== Short exercise ==
Please turn the stretch of the records below, from the line containing "family: Zygophyllaceae" through the line containing "genus: Gallinula", both included, into a JSON list of strings. Use one string per line, skip blank lines, and leave out all other lines.

── Source records

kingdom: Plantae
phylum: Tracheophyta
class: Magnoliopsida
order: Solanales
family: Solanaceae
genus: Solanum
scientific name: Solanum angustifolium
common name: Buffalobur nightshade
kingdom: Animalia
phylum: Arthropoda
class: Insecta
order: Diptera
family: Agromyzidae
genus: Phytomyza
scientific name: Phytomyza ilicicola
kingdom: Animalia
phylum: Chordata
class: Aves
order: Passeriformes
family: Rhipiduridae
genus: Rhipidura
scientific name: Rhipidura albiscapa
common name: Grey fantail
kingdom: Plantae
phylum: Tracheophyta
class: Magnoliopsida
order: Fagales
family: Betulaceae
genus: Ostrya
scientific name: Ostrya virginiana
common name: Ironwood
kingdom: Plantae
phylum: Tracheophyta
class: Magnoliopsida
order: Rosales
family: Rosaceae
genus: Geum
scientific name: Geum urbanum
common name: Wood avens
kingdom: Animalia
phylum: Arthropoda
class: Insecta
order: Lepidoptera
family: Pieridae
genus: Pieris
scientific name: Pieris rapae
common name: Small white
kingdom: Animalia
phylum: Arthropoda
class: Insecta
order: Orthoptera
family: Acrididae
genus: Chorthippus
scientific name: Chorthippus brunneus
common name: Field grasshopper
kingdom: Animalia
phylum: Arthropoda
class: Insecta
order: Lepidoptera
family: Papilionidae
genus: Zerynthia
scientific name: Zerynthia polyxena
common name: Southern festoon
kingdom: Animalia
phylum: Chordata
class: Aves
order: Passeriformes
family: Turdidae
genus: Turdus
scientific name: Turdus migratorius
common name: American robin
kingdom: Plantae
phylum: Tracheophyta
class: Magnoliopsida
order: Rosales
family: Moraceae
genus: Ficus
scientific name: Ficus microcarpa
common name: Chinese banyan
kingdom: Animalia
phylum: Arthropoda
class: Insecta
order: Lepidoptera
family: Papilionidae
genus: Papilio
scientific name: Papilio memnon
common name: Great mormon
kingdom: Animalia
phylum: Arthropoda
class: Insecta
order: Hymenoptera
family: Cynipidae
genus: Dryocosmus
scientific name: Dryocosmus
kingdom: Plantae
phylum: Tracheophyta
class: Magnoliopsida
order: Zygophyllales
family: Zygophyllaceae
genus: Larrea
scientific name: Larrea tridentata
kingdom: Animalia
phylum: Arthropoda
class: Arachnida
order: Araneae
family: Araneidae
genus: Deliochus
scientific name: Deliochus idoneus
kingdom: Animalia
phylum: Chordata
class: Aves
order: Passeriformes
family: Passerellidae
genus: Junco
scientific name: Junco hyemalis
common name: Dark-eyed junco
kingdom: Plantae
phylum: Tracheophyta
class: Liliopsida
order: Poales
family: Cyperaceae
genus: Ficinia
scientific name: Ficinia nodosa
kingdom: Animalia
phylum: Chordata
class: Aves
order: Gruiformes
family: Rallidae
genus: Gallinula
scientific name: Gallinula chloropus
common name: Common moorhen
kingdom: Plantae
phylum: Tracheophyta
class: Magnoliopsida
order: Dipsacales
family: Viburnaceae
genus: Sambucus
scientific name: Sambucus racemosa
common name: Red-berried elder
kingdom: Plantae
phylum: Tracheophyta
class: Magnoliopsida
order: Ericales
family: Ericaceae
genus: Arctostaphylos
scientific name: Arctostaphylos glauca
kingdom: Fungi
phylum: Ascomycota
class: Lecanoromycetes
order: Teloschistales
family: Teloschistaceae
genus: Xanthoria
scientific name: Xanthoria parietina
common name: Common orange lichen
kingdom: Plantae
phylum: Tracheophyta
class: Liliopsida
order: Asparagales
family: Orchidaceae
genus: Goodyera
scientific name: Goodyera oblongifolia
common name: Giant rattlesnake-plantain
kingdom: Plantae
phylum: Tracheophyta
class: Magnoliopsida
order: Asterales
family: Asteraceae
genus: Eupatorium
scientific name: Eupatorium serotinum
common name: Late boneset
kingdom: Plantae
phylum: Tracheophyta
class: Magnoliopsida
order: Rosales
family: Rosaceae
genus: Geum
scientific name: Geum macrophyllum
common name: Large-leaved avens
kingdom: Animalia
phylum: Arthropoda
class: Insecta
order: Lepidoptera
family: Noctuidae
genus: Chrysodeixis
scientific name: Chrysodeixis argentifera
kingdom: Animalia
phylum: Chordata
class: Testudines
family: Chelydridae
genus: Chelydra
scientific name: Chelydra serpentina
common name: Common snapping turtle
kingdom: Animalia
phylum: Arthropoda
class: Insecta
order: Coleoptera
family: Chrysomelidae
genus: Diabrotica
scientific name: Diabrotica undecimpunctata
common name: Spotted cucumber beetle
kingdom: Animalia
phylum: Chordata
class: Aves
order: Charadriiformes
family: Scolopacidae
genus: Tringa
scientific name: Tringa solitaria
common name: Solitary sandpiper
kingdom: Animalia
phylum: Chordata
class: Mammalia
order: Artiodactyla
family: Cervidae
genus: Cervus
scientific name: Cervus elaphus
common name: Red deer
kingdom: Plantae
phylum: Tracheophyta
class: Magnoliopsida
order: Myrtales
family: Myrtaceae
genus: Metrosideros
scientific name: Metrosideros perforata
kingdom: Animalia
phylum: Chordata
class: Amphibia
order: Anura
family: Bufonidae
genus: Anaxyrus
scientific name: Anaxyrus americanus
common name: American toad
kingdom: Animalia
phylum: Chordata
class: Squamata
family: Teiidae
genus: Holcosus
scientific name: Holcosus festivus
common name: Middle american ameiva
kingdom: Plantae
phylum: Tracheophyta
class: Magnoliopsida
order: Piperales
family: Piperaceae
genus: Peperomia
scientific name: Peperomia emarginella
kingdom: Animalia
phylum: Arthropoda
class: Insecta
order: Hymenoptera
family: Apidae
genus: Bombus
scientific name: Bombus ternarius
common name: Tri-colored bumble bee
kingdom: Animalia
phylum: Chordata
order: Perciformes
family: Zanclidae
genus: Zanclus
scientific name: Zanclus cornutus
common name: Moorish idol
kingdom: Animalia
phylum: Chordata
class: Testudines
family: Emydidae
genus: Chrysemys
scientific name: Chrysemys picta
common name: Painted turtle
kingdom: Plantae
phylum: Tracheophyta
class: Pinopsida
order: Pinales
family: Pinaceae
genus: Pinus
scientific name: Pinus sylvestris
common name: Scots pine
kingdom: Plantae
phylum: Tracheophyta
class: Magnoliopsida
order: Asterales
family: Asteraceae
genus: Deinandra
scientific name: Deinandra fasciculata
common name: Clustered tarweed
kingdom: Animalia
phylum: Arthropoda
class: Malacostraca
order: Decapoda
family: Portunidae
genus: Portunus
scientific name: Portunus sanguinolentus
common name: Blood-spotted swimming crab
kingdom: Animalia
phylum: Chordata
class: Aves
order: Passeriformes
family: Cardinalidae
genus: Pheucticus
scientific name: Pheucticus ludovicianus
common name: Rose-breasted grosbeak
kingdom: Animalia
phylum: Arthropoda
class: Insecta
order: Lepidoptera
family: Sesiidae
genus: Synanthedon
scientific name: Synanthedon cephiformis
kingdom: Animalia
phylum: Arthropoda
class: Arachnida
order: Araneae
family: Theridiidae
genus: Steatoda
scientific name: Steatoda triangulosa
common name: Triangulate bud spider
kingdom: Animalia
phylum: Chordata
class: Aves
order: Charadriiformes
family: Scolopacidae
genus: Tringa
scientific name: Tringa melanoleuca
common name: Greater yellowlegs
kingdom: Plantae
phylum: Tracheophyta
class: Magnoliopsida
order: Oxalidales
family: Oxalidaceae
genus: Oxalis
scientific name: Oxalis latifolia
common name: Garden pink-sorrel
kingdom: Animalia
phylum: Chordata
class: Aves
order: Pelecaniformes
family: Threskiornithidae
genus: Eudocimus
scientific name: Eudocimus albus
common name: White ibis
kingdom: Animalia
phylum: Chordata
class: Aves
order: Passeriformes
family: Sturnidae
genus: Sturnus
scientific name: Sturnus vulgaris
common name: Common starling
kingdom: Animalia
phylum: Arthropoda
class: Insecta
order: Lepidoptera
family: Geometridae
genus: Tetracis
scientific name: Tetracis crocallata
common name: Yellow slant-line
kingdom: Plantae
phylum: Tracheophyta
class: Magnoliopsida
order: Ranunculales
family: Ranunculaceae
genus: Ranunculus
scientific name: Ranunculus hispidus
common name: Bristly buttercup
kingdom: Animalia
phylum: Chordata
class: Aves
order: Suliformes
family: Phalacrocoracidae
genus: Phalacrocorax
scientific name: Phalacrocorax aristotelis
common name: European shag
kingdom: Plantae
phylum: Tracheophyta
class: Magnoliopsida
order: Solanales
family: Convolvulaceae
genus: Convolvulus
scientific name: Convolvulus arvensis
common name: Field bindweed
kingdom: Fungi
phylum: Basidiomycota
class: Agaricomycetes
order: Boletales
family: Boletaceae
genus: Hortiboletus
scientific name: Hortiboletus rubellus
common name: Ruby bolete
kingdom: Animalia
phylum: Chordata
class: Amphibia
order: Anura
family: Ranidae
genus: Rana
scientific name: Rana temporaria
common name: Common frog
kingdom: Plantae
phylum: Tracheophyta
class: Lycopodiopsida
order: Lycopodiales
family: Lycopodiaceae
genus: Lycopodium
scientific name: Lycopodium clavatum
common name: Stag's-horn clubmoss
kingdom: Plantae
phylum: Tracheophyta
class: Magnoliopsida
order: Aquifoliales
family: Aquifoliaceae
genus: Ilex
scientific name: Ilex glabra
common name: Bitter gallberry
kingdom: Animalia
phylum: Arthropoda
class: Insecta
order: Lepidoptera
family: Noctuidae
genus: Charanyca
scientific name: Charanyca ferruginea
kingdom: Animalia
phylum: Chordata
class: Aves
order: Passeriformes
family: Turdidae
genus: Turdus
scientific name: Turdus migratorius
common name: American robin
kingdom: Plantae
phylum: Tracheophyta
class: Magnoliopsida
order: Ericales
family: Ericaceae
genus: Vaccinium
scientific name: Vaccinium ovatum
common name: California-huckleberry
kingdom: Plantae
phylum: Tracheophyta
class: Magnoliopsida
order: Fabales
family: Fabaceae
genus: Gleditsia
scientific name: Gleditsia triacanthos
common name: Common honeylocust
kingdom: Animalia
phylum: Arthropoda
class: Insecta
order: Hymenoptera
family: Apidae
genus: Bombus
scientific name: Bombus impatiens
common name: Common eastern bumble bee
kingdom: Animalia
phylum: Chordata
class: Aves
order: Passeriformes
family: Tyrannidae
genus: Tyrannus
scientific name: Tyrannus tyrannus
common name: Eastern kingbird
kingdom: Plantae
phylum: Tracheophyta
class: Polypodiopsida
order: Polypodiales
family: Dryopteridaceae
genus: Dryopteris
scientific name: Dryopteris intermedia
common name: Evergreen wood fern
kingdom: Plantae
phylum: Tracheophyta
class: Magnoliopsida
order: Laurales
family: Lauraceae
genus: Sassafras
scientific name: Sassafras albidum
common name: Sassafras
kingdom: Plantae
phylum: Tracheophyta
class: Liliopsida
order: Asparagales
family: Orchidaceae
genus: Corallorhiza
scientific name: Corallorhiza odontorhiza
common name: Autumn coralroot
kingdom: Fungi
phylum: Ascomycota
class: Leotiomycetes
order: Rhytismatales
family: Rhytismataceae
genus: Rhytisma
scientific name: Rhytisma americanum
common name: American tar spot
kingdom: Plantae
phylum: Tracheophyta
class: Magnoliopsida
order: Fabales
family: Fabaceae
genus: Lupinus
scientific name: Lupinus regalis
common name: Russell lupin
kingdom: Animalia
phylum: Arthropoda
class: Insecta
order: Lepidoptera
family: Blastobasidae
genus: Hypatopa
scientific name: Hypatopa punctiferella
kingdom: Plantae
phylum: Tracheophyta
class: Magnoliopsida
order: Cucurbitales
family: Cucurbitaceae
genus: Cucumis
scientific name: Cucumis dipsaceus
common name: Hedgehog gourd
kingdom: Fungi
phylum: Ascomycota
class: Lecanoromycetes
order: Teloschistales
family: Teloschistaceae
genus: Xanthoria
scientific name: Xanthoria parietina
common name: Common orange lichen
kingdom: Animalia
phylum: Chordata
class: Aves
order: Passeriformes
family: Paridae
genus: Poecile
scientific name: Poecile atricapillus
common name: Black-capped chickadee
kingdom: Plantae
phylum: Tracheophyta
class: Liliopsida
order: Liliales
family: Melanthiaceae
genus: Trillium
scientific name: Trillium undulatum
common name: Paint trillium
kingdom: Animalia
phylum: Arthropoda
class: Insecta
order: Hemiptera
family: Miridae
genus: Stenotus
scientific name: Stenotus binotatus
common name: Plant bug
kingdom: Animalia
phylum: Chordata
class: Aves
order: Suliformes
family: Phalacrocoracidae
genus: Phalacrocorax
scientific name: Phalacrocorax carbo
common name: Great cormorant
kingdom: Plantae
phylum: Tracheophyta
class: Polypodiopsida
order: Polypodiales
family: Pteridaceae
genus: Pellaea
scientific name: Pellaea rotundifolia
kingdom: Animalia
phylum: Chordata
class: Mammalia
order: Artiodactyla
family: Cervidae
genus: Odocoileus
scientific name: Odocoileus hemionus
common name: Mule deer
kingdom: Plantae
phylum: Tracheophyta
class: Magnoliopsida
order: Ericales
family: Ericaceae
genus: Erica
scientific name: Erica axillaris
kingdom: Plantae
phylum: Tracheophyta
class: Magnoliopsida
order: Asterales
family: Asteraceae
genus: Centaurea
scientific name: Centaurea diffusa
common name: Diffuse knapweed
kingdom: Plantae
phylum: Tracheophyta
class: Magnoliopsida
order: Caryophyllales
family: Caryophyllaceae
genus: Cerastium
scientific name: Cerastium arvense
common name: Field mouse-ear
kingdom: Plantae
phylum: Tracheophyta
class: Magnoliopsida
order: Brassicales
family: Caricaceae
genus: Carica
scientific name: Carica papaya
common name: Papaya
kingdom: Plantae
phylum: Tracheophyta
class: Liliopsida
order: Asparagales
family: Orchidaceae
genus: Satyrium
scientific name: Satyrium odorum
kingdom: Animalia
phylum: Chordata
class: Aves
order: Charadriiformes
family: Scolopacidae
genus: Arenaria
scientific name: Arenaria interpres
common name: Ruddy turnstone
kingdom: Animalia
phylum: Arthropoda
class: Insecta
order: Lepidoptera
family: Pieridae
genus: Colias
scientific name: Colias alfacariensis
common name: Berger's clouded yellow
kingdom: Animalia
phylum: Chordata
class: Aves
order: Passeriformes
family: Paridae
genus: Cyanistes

────

== The output ==
[
  "family: Zygophyllaceae",
  "genus: Larrea",
  "scientific name: Larrea tridentata",
  "kingdom: Animalia",
  "phylum: Arthropoda",
  "class: Arachnida",
  "order: Araneae",
  "family: Araneidae",
  "genus: Deliochus",
  "scientific name: Deliochus idoneus",
  "kingdom: Animalia",
  "phylum: Chordata",
  "class: Aves",
  "order: Passeriformes",
  "family: Passerellidae",
  "genus: Junco",
  "scientific name: Junco hyemalis",
  "common name: Dark-eyed junco",
  "kingdom: Plantae",
  "phylum: Tracheophyta",
  "class: Liliopsida",
  "order: Poales",
  "family: Cyperaceae",
  "genus: Ficinia",
  "scientific name: Ficinia nodosa",
  "kingdom: Animalia",
  "phylum: Chordata",
  "class: Aves",
  "order: Gruiformes",
  "family: Rallidae",
  "genus: Gallinula"
]